SOURCE MATERIAL:

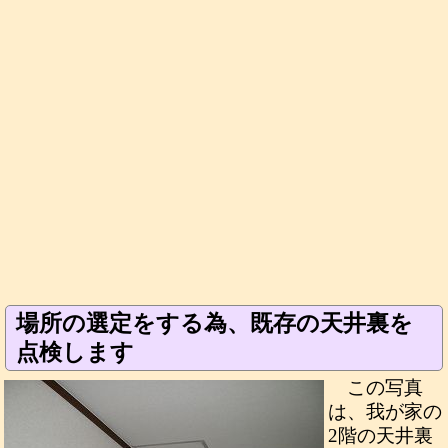
場所の選定をする為、既存の天井裏を
点検します
この写真
は、我が家の
2階の天井裏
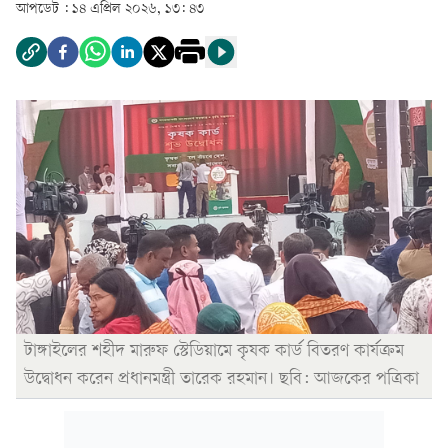
আপডেট :
১৪ এপ্রিল ২০২৬, ১৩: ৪৩
টাঙ্গাইলের শহীদ মারুফ স্টেডিয়ামে কৃষক কার্ড বিতরণ কার্যক্রম
উদ্বোধন করেন প্রধানমন্ত্রী তারেক রহমান। ছবি: আজকের পত্রিকা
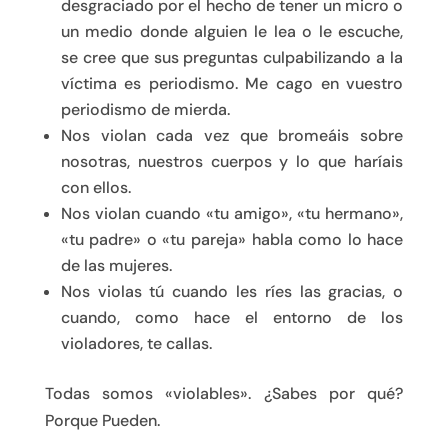
desgraciado por el hecho de tener un micro o
un medio donde alguien le lea o le escuche,
se cree que sus preguntas culpabilizando a la
víctima es periodismo. Me cago en vuestro
periodismo de mierda.
Nos violan cada vez que bromeáis sobre
nosotras, nuestros cuerpos y lo que haríais
con ellos.
Nos violan cuando «tu amigo», «tu hermano»,
«tu padre» o «tu pareja» habla como lo hace
de las mujeres.
Nos violas tú cuando les ríes las gracias, o
cuando, como hace el entorno de los
violadores, te callas.
Todas somos «violables». ¿Sabes por qué?
Porque Pueden.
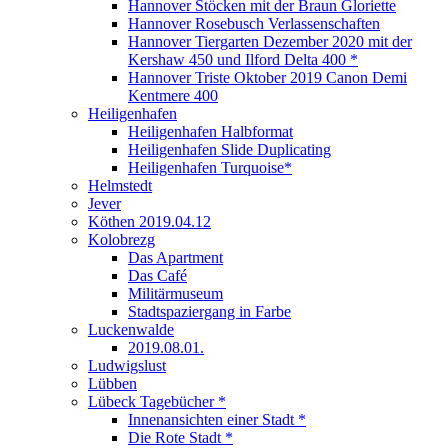
Hannover Stöcken mit der Braun Gloriette
Hannover Rosebusch Verlassenschaften
Hannover Tiergarten Dezember 2020 mit der
Kershaw 450 und Ilford Delta 400 *
Hannover Triste Oktober 2019 Canon Demi
Kentmere 400
Heiligenhafen
Heiligenhafen Halbformat
Heiligenhafen Slide Duplicating
Heiligenhafen Turquoise*
Helmstedt
Jever
Köthen 2019.04.12
Kolobrezg
Das Apartment
Das Café
Militärmuseum
Stadtspaziergang in Farbe
Luckenwalde
2019.08.01.
Ludwigslust
Lübben
Lübeck Tagebücher *
Innenansichten einer Stadt *
Die Rote Stadt *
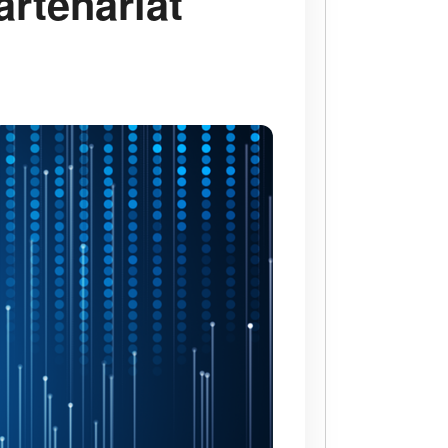
rtenariat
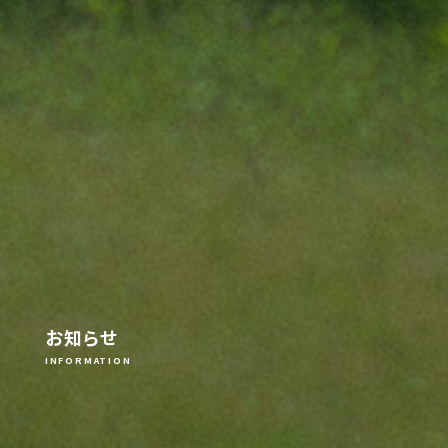
お知らせ
INFORMATION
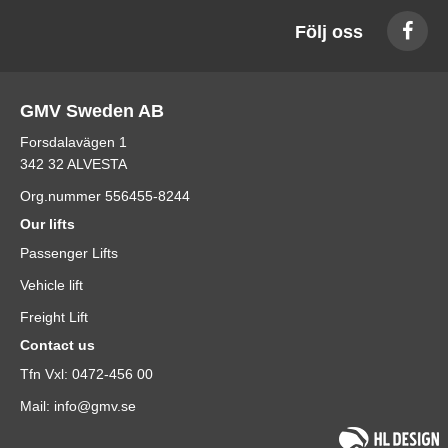
Följ oss
GMV Sweden AB
Forsdalavägen 1
342 32 ALVESTA
Org.nummer 556455-8244
Our lifts
Passenger Lifts
Vehicle lift
Freight Lift
Contact us
Tfn Vxl: 0472-456 00
Mail: info@gmv.se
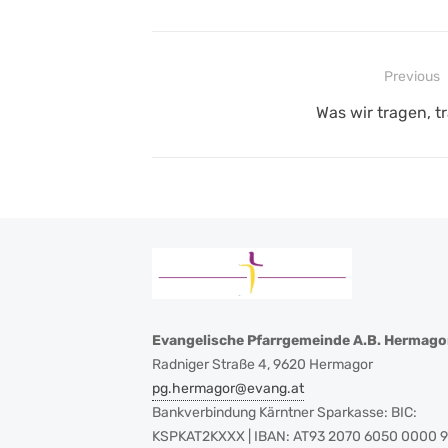
Beitragsnavigation
Previous
Previous
Was wir tragen, t
post:
Evangelische Pfarrgemeinde A.B. Hermago
Radniger Straße 4, 9620 Hermagor
pg.hermagor@evang.at
Bankverbindung Kärntner Sparkasse: BIC:
KSPKAT2KXXX | IBAN: AT93 2070 6050 0000 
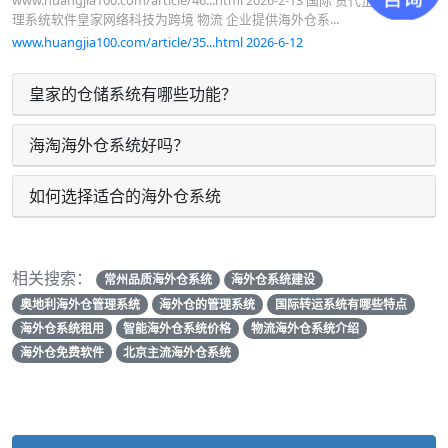
www.huangjia100.com/article/46...html 2026-2-13 国际 货代企业信息管
理系统软件皇家网络科技为跨境 物流 企业提供海外仓系...
www.huangjia100.com/article/35...html 2026-6-12
皇家的仓储系统有哪些功能？
海淘海外仓系统好吗？
如何选择适合的海外仓系统
相关搜索：
常州品质海外仓系统
海外仓系统建设
奥地利海外仓管理系统
海外仓的管理系统
国际转运系统有哪些特点
海外仓系统租用
智能海外仓系统价格
物流海外仓系统介绍
海外仓免费软件
北京主流海外仓系统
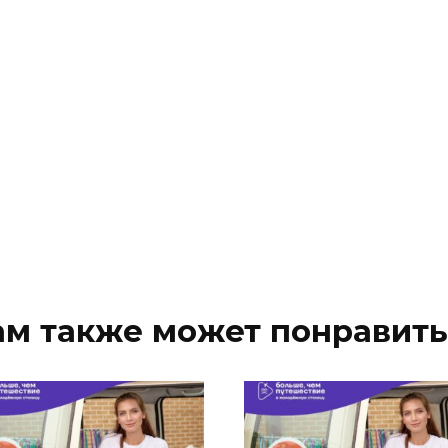
ам также может понравить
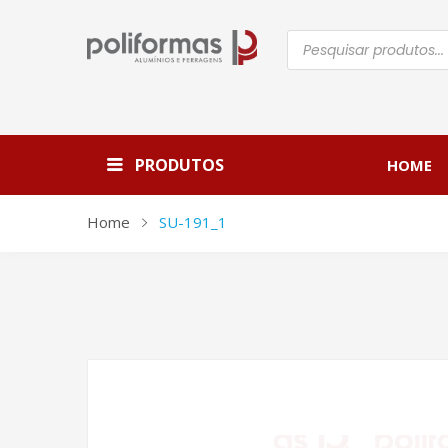
Pesquisar
produtos
PRODUTOS
HOME
Home
SU-191_1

PROBLEM TO SOLVE: Reply with a lone number, the count of lines in the data that include the string "cuando".

OUTPUT OF THE EXERCISE: 3